Story written in 2017

One month before my 3rd birthday I was diagnosed with acute Lymphoblastic Leukaemia (ALL). I don’t really remember much of that time, I remember more the remission phase, but my family remembers it all like it was yesterday and this is why my story is as much there’s as it is mine.

I received the most amazing treatment at the Leicester Royal hospital, a treatment that was currently undergoing clinical trials and had a 60% success rate at the time. My family always tell me tales from those two years that I lived in hospital, both good and bad times, times when it looked like I was getting better and other times when the whole family were called in as things took a turn for the worse and times where I made friends and sadly lost a lot of friends to cancer. Two years later after multiple lumbar punctures, blood tests, screaming, mum sleeping on the hospital floor, itchy wigs, when the doctors told me and my parents that I was in remission it must have been music to their ears.

What followed was 5 years of continuous follow ups at the hospital, hair regrowth, blood tests etc. At age 10 I was finally declared out of remission and from there on I had to go for regular heart scans every 2-3 years till I was 23. Today (22/08/2017) was meant to be the last massive milestone in my 20 year journey with ALL. However I was corrected today that they will want to see me every 4 years for heart scans for the rest of my life (by that age I thought I would be too old to abseil).

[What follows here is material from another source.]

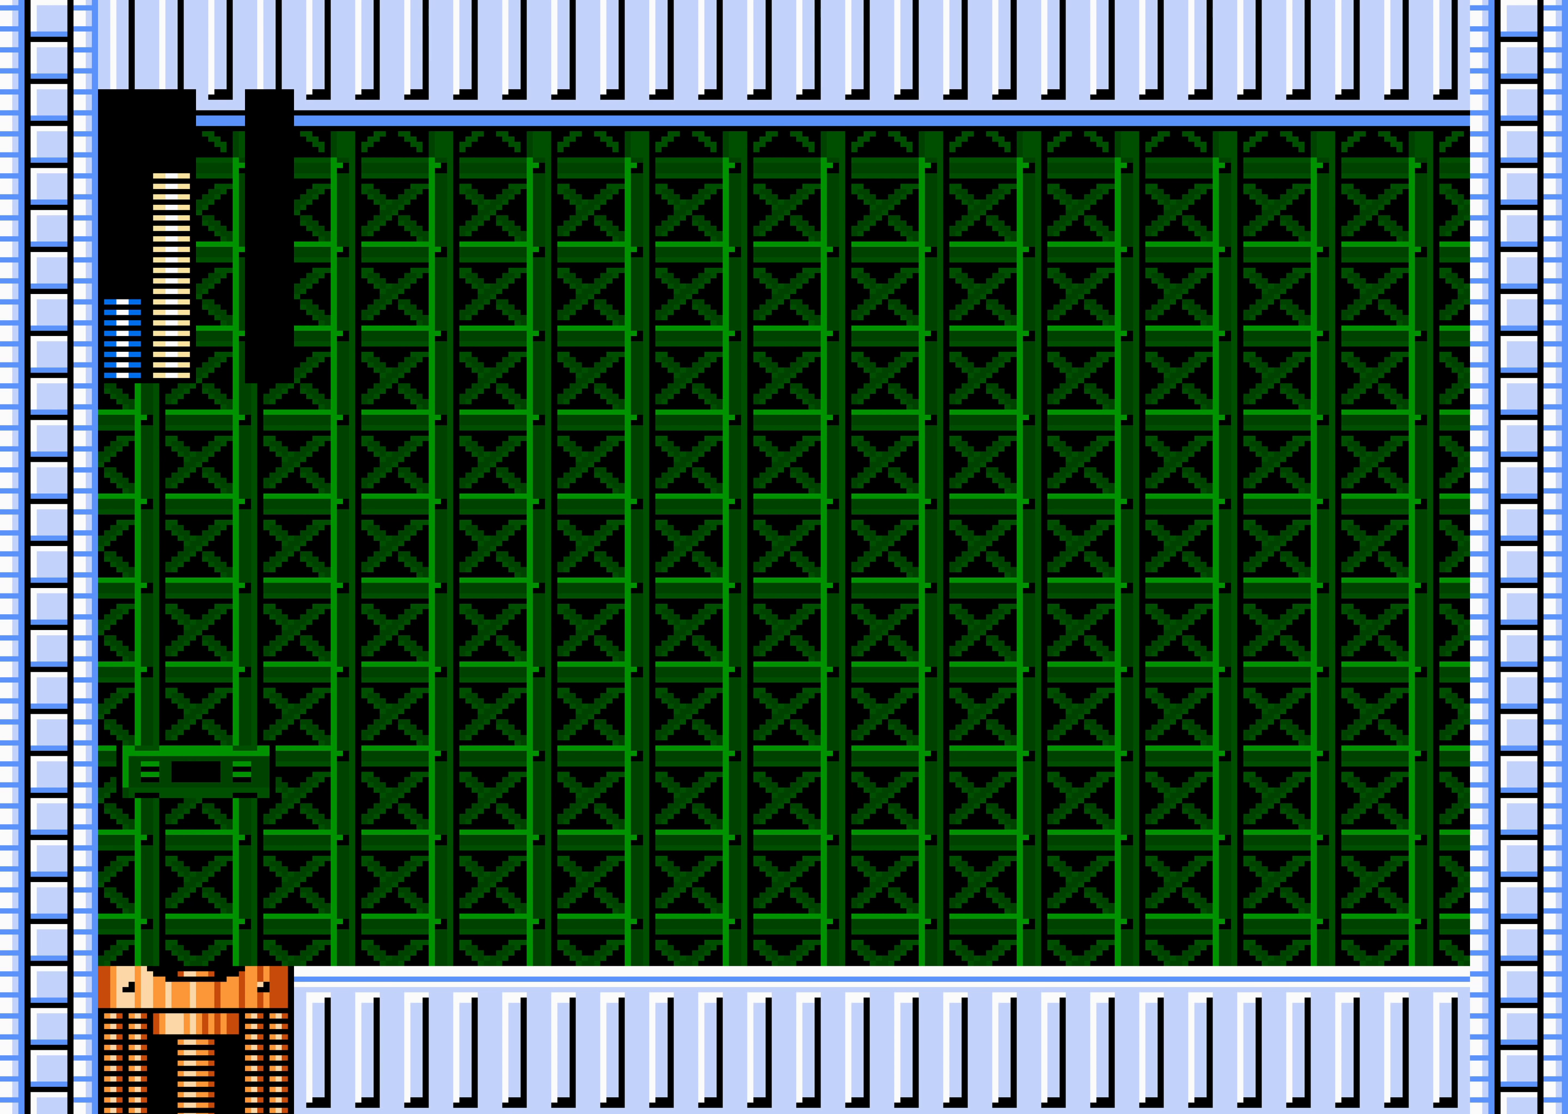
{"buttons": ["DPAD_RIGHT"], "events": [[16, "DPAD_RIGHT", "down"]]}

Even though at present I still suffer from some late endocrine effects of childhood Leukaemia, thanks to the incredible staff at LRH and certain doctors that I shall never forget, I am now back to normal (well, as normal as I’ll ever be!!). As a way of even starting to give back, I’ve decided to do a sponsored abseil and raise a little bit of money for a great cause.

I decided to support this amazing charity, Cure Leukaemia, as not only is it local and supports clinical trials such as the one I was given, it has the most amazing strategy I have seen.

Instead of giving all the fundraised money straight to the big pharma companies and buy drugs direct. Cure Leukaemia hires specialist research nurses in the Midlands who administer the drugs, look after the patients and report back to the drug companies. Therefore the drug companies give these life-saving drugs to the nurses for free in order to test their drugs. This is how every £1 spent employing these wonderful nurses turns into £10 worth of drugs.

On the 30th September in Blood Cancer Awareness Month 2017, I decided to do the UK’s highest freefall abseil at 262ft off London’s Olympic Park statue. I was absolutely petrified and felt sick every time I thought about it but I kept telling myself, ‘if I can beat ALL then I can definitely beat this fear of heights!’ It was really scary but the adrenalin rush I felt when I reached the ground was amazing and I was so glad I went through it especially as I raised £2,000 for Cure Leukaemia towards their £1m Centre Appeal.